> [Assignment] What needs reproducing is the run of lines in the data below starting at the line with "ALTENHEIM FRIEDRICHSBURG I" and ending at the line with "informação na nossa", both ends included. Copy it exactly, without pictures, and add nothing.

Start of Block

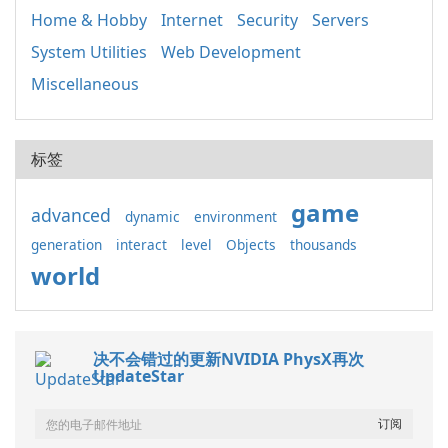
Home & Hobby
Internet
Security
Servers
System Utilities
Web Development
Miscellaneous
标签
game
advanced
dynamic
environment
generation
interact
level
Objects
thousands
world
决不会错过的更新NVIDIA PhysX再次
UpdateStar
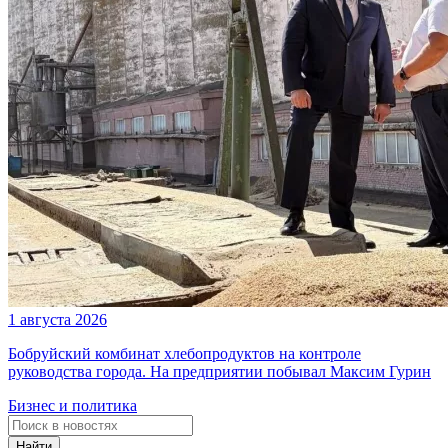
1 августа 2026
Бобруйский комбинат хлебопродуктов на контроле
руководства города. На предприятии побывал Максим Гурин
Бизнес и политика
Найти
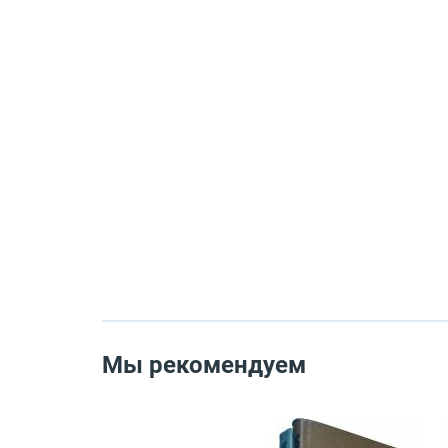
Мы рекомендуем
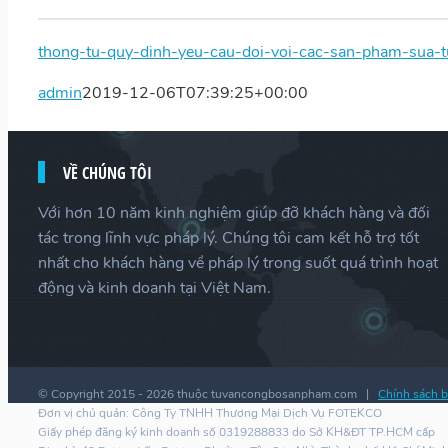
thong-tu-quy-dinh-yeu-cau-doi-voi-cac-san-pham-sua-
admin
2019-12-06T07:39:25+00:00
VỀ CHÚNG TÔI
Với hơn 10 năm kinh nghiệm giúp đỡ khách hàng và đối
tác trong lĩnh vực pháp lý. Chúng tôi cam kết hỗ trợ tốt
nhất cho khách hàng về pháp lý trong suốt quá trình hoạt
động và kinh doanh tại Việt Nam.
© Copyright 2015 -
2026 thuộc tuvancongbosanpham.com |
Chính sách b
Đơn vị chủ quản: Công Ty TNHH Thương Mại Dịch Vụ FOTEKCO
Giấy phép đăng ký kinh doanh số 0319288833 do Sở KH&ĐT TP.HCM cấp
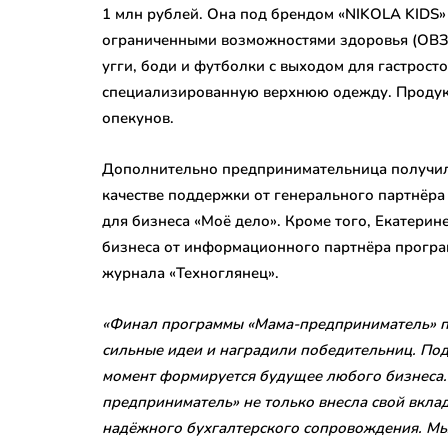
1 млн рублей. Она под брендом «NIKOLA KIDS»
ограниченными возможностями здоровья (ОВЗ):
угги, боди и футболки с выходом для гастрос
специализированную верхнюю одежду. Продукц
опекунов.
Дополнительно предпринимательница получила
качестве поддержки от генерального партнёр
для бизнеса «Моё дело». Кроме того, Екатери
бизнеса от информационного партнёра програ
журнала «Техноглянец».
«Финал программы «Мама-предприниматель» п
сильные идеи и наградили победительниц. Под
момент формируется будущее любого бизнеса.
предприниматель» не только внесла свой вклад
надёжного бухгалтерского сопровождения. Мы 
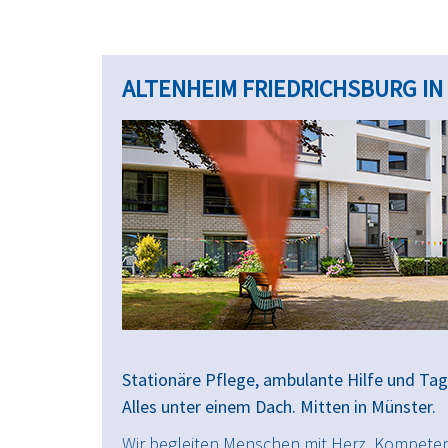
ALTENHEIM FRIEDRICHSBURG I
Stationäre Pflege, ambulante Hilfe und Tag
Alles unter einem Dach. Mitten in Münster.
Wir begleiten Menschen mit Herz, Kompete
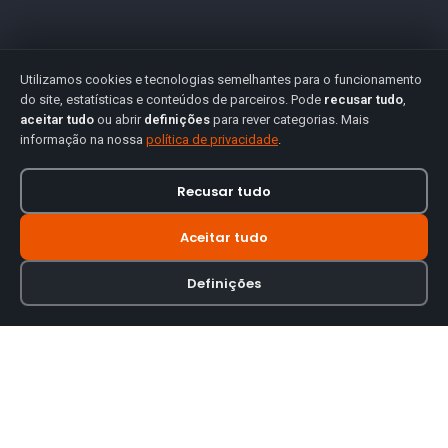
Utilizamos cookies e tecnologias semelhantes para o funcionamento
do site, estatísticas e conteúdos de parceiros. Pode
recusar tudo
,
aceitar tudo
ou abrir
definições
para rever categorias. Mais
informação na nossa
política de privacidade
.
Recusar tudo
Aceitar tudo
Definições
Loja online especializada em viseiras para capacetes de motas.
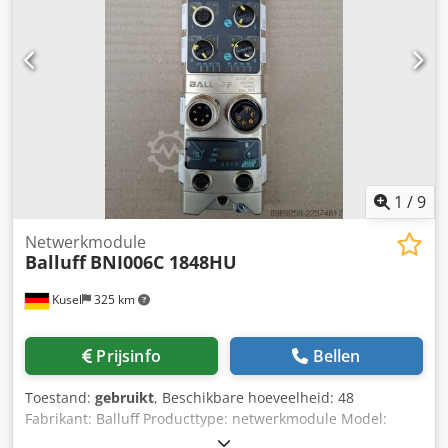
Steekverbindingen voor pneumatiek Toepassingsgebied:
Pneumatiek en automatiseringstechniek
1
/
9
Netwerkmodule
Balluff
BNI006C 1848HU
Kusel
325 km
Prijsinfo
Bellen
Toestand:
gebruikt
, Beschikbare hoeveelheid: 48
Fabrikant: Balluff Producttype: netwerkmodule Model:
BNI006C 1848HU Toepassingsgebied: industriële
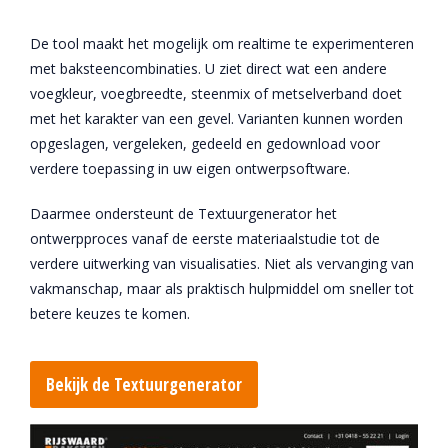
De tool maakt het mogelijk om realtime te experimenteren
met baksteencombinaties. U ziet direct wat een andere
voegkleur, voegbreedte, steenmix of metselverband doet
met het karakter van een gevel. Varianten kunnen worden
opgeslagen, vergeleken, gedeeld en gedownload voor
verdere toepassing in uw eigen ontwerpsoftware.
Daarmee ondersteunt de Textuurgenerator het
ontwerpproces vanaf de eerste materiaalstudie tot de
verdere uitwerking van visualisaties. Niet als vervanging van
vakmanschap, maar als praktisch hulpmiddel om sneller tot
betere keuzes te komen.
Bekijk de Textuurgenerator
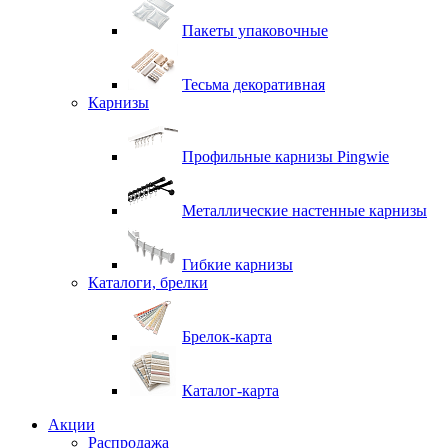
Пакеты упаковочные
Тесьма декоративная
Карнизы
Профильные карнизы Pingwie
Металлические настенные карнизы
Гибкие карнизы
Каталоги, брелки
Брелок-карта
Каталог-карта
Акции
Распродажа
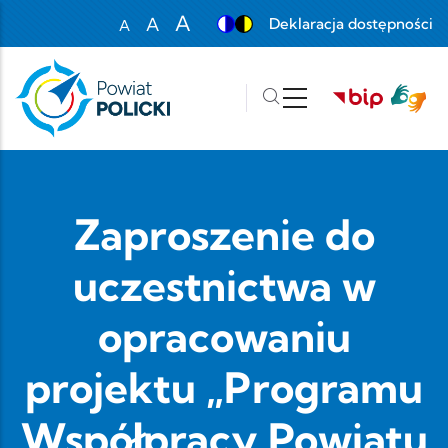
Przejdź do treści
A
A
Deklaracja dostępności
A
Set font size to 100%
Set font size to 125%
Set font size to 150%
Zaproszenie do
uczestnictwa w
opracowaniu
projektu „Programu
Współpracy Powiatu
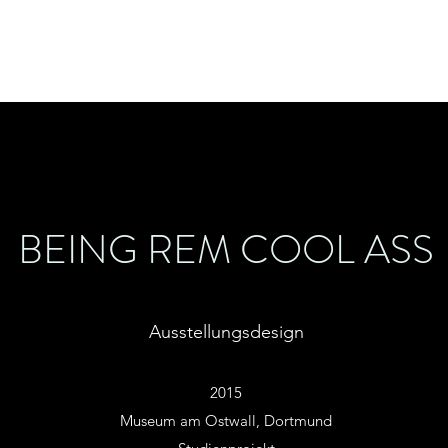
Start
Projekte
Vita
Kontakt
BEING REM COOL ASS
Ausstellungsdesign
2015
Museum am Ostwall
, Dortmund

End of Block

> [Your solution]
ALTENHEIM FRIEDRICHSBURG I
Stationäre Pflege, ambulante Hilfe und Tag
Alles unter einem Dach. Mitten in Münster.
Wir begleiten Menschen mit Herz, Kompete
Utilizamos cookies e tecnologias semelhantes para o funcionamento
do site, estatísticas e conteúdos de parceiros. Pode
recusar tudo
,
aceitar tudo
ou abrir
definições
para rever categorias. Mais
informação na nossa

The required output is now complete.